-- Excerpt --

# Grizzly wood lathe G1174



## Pescador7 (Jul 12, 2013)

Hi im new to this forum and wood turning and got a lathe for my self. I got myself a Grizzly wood copy lathe with the model number G1174 and don't know much about it. It states 14X40, made in 1988, came with a faceplate. Got if for $100, didn't want to spend too much money due to my inexperience. My question is what size is the spindle so that I can get a chuck for it and Morse taper for a stebcentre. I plan to make bowls, candle holders, and probable attempt to make a fly fishing reel out of wood but that would happen once I get some experience under the belt. Any information, experience, and opinions would be appreciated.


----------



## john lucas (Sep 18, 2007)

I can't find any specs. You should be able to measure the spindle and find out what the thread size is and if it will take a morse taper drive. To measure the thread simply count the number of thread peaks there are in a 1" space. Then measure the outside diameter of the thread. Odds are on that lathe it's either 1" x 8TPI or 1" x 12TPI. If it has a hole in the drive spindle (and the tailstock spindle) you can measure the inside diameter of the opening. If it's about 3/4" it is a #2 morse taper. If it's smaller it's a #1. Don't know of any wood lathes that have a #3 except the biggest Oneway lathe.


----------



## Manuka Jock (Jun 27, 2011)

Hi.
These pages will give you a bit of an idea of what is out there spindle thread /chuck possibility wise.
Most , if not all chuck manufacturers work with the insert system , and cater to a wide range of spindle threads . They also have blank (un-threaded) inserts that you can have taped out yourself to suit your lathe.


http://www.teknatool.com/products/Lathe_Accessories/adaptor_page.htm

http://www.vicmarc.com/default.asp?contentID=686

http://www.charnwood.net/shop/category/lathes-woodturning/chuck-inserts

http://www.mcjing.com.au/categorybrowser.aspx?categoryid=64


----------



## Pescador7 (Jul 12, 2013)

I did some research and found this picture of the lathe.http://http://www.exfactory.com/SeeLit.aspx?recnum=LC-280334 Has most of the information and now I know my lathe is not complete as its missing the sanding thing. Doesn't say anything about the morse taper. Its kind of old so info is quite hard to find.


----------



## Dave Paine (May 30, 2012)

Pescador7 said:


> Has most of the information and now I know my lathe is not complete as its missing the sanding thing. Doesn't say anything about the morse taper. Its kind of old so info is quite hard to find.


Just measure the headstock. Outside diameter and inside diameter.

John Lucas stated how to determine TPI.

For the Morse taper, do not be afraid to look up the specification of Morse taper.

Scroll down on this page.

https://en.wikipedia.org/wiki/Machine_taper#Morse

It is possible the headstock does not have a Morse taper.

-- Data section --
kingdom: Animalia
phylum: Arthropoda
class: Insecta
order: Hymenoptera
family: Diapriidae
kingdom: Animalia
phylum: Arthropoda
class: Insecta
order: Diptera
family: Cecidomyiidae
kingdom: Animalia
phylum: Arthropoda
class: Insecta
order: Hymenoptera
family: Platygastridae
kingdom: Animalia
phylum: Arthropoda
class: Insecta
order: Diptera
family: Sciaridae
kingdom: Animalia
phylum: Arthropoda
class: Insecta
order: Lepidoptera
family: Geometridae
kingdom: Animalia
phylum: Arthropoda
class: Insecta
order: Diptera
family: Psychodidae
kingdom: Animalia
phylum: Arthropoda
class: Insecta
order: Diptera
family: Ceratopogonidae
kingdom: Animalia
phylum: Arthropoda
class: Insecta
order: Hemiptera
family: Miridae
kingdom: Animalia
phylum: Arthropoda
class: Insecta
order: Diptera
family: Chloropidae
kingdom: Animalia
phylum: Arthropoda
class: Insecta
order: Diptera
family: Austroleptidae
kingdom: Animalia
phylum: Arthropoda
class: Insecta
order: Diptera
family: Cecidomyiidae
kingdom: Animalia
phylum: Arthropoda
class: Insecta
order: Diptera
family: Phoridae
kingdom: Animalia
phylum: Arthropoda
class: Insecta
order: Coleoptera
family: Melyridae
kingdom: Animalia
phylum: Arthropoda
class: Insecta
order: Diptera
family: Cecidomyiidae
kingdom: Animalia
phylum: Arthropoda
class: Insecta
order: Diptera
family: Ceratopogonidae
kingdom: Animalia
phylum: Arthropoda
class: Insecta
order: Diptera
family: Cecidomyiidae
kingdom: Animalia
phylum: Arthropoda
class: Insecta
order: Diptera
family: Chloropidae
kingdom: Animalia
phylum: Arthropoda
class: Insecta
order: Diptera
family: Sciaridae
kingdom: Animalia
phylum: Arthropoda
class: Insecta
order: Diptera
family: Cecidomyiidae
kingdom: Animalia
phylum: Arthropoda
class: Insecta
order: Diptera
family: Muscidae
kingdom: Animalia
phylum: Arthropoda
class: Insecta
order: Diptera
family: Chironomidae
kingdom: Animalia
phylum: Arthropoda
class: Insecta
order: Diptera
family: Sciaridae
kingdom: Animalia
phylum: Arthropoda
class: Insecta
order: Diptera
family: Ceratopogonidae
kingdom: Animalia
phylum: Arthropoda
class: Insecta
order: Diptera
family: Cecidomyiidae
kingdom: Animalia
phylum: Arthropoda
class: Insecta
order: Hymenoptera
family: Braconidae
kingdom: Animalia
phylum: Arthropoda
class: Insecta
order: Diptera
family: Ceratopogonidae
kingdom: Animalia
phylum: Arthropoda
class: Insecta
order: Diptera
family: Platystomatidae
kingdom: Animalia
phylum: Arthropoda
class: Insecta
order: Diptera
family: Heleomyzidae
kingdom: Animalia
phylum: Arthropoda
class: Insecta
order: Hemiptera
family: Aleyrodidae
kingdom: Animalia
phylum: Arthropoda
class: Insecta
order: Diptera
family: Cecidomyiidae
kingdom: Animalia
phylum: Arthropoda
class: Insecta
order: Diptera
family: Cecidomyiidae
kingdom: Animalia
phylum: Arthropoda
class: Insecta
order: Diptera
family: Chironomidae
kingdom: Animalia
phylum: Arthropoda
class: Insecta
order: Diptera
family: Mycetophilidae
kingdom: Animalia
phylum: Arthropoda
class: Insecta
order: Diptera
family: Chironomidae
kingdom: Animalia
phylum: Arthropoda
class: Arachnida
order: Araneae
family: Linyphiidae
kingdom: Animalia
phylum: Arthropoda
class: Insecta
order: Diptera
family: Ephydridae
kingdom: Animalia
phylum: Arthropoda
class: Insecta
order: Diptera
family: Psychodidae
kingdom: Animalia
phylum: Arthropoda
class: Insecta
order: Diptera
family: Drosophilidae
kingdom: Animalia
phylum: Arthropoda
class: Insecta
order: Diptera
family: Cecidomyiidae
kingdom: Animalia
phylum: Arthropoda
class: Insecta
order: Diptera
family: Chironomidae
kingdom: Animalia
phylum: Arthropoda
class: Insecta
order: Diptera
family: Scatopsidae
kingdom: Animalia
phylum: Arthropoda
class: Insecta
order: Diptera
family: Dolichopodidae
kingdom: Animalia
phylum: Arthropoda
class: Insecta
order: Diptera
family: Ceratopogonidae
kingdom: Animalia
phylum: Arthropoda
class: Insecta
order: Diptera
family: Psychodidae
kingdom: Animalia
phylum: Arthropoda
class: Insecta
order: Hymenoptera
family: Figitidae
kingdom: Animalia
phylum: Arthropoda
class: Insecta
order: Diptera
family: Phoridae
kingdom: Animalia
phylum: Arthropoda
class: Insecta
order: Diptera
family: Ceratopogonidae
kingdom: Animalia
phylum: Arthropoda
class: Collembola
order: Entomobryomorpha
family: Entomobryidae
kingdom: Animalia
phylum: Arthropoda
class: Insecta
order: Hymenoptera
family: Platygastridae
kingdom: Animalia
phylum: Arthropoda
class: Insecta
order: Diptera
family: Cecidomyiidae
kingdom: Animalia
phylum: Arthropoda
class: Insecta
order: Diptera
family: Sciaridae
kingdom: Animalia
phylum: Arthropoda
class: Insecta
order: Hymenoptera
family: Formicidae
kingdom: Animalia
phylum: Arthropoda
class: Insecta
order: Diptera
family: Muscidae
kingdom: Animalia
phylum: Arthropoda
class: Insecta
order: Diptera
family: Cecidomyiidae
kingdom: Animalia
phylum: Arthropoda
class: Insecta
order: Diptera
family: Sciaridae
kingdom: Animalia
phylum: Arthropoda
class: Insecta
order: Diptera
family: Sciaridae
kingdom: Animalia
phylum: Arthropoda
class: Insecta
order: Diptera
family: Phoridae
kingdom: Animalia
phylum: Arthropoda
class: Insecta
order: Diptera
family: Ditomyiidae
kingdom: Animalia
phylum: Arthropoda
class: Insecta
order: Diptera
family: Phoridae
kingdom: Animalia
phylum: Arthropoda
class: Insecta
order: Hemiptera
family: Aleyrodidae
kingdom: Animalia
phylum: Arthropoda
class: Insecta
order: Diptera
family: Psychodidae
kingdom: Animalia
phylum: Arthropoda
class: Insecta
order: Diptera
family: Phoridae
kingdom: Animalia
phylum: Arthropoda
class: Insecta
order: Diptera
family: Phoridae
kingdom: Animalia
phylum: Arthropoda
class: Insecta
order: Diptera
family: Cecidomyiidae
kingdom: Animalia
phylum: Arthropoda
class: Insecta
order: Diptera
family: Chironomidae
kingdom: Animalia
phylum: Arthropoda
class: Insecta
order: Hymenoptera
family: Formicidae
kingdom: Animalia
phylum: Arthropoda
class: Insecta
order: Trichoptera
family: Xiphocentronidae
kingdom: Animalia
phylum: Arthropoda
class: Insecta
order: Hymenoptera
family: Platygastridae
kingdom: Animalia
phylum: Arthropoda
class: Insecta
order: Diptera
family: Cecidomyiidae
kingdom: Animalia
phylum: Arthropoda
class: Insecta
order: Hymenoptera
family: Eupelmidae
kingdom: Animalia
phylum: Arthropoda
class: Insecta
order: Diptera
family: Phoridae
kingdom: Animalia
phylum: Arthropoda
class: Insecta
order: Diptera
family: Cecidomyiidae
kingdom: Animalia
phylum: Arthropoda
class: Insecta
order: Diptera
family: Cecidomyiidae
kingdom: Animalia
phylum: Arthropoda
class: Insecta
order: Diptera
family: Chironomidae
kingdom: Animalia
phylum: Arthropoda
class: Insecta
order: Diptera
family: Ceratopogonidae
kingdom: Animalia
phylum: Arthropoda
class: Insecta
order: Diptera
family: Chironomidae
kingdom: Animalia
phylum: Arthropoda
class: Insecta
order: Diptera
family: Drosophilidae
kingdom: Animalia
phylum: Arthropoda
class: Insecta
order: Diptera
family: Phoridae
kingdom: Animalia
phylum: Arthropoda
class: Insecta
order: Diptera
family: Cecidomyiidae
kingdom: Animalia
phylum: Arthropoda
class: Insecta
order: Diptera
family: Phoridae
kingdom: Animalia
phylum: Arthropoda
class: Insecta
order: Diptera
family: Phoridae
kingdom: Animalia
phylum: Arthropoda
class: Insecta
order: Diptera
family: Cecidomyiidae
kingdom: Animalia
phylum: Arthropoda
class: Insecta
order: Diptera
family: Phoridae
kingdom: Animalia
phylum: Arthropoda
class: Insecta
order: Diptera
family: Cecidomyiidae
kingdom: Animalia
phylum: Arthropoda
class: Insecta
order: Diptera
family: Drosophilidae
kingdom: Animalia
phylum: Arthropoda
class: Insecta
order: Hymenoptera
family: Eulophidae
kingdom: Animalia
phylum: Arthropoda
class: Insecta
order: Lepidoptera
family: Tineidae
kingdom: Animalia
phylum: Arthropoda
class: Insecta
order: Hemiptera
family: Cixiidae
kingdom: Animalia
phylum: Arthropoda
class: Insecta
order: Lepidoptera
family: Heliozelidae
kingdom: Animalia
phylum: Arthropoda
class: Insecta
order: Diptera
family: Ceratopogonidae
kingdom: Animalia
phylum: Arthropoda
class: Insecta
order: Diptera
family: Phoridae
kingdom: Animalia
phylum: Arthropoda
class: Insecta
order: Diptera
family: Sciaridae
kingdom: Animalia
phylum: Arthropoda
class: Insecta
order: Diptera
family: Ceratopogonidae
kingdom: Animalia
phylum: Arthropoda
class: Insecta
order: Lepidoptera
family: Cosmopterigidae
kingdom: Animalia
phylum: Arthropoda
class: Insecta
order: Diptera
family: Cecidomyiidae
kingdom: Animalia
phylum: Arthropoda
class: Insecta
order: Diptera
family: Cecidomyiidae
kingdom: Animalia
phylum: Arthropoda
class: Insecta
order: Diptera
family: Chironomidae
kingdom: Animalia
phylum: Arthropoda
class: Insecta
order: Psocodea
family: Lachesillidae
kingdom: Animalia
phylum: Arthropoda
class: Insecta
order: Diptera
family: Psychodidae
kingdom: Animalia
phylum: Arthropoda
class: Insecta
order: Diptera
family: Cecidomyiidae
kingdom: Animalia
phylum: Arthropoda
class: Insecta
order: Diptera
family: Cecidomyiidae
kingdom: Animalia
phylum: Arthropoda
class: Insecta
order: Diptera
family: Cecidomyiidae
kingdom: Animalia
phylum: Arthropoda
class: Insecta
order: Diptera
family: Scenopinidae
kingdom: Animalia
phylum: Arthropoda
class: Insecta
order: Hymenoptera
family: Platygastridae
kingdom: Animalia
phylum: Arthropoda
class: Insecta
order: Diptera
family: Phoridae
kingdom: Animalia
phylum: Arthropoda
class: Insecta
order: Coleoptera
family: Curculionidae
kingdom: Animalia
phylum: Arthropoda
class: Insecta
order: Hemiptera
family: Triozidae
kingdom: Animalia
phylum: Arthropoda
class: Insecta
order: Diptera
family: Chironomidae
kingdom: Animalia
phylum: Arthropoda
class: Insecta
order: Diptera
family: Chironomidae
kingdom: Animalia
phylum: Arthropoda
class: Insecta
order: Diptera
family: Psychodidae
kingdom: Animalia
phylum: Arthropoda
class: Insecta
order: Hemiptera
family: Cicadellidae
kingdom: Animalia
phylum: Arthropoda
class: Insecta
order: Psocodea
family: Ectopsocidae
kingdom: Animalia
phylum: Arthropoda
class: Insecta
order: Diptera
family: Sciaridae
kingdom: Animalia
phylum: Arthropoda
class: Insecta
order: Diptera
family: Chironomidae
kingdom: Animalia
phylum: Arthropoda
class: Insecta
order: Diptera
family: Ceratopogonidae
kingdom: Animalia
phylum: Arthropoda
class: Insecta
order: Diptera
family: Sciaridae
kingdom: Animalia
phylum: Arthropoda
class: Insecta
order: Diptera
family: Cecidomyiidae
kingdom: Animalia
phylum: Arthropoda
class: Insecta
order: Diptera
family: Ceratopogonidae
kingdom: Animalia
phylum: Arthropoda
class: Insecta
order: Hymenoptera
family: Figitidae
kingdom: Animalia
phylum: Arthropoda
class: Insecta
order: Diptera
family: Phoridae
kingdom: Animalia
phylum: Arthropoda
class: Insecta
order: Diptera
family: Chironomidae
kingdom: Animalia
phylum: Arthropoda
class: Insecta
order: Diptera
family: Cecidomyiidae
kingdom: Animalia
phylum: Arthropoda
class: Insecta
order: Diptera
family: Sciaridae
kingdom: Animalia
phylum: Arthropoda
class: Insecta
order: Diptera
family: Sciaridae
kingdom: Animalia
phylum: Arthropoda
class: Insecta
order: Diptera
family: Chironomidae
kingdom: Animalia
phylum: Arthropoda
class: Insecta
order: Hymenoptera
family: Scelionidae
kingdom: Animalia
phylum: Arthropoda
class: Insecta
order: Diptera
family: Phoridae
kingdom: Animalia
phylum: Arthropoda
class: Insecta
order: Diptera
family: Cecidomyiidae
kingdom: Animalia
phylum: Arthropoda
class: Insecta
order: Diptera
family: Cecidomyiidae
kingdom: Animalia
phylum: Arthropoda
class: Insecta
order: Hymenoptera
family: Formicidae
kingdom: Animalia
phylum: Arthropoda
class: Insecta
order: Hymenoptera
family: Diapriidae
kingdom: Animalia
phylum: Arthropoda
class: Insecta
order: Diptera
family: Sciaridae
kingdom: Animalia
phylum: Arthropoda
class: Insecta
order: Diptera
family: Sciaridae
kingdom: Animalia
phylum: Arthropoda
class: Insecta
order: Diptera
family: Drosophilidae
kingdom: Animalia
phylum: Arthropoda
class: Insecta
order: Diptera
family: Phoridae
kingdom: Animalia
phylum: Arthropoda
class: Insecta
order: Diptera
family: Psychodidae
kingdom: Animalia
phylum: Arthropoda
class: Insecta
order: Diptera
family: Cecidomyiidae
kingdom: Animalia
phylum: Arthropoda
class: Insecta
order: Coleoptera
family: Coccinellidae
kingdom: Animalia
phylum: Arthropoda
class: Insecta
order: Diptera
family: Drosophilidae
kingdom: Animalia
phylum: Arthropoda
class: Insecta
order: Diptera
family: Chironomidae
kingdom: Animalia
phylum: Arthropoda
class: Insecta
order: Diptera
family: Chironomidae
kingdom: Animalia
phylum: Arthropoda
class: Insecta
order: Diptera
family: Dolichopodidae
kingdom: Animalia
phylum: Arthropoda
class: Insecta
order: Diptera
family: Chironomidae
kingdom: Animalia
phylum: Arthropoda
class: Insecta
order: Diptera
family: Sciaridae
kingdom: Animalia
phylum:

-- Exercise instructions --
Update the Grizzly lathe thread above from "# Grizzly wood" up to and including "would be appreciated.", writing "tool rest" in place of "faceplate".

-- Solution for this exercise --
# Grizzly wood lathe G1174



## Pescador7 (Jul 12, 2013)

Hi im new to this forum and wood turning and got a lathe for my self. I got myself a Grizzly wood copy lathe with the model number G1174 and don't know much about it. It states 14X40, made in 1988, came with a tool rest. Got if for $100, didn't want to spend too much money due to my inexperience. My question is what size is the spindle so that I can get a chuck for it and Morse taper for a stebcentre. I plan to make bowls, candle holders, and probable attempt to make a fly fishing reel out of wood but that would happen once I get some experience under the belt. Any information, experience, and opinions would be appreciated.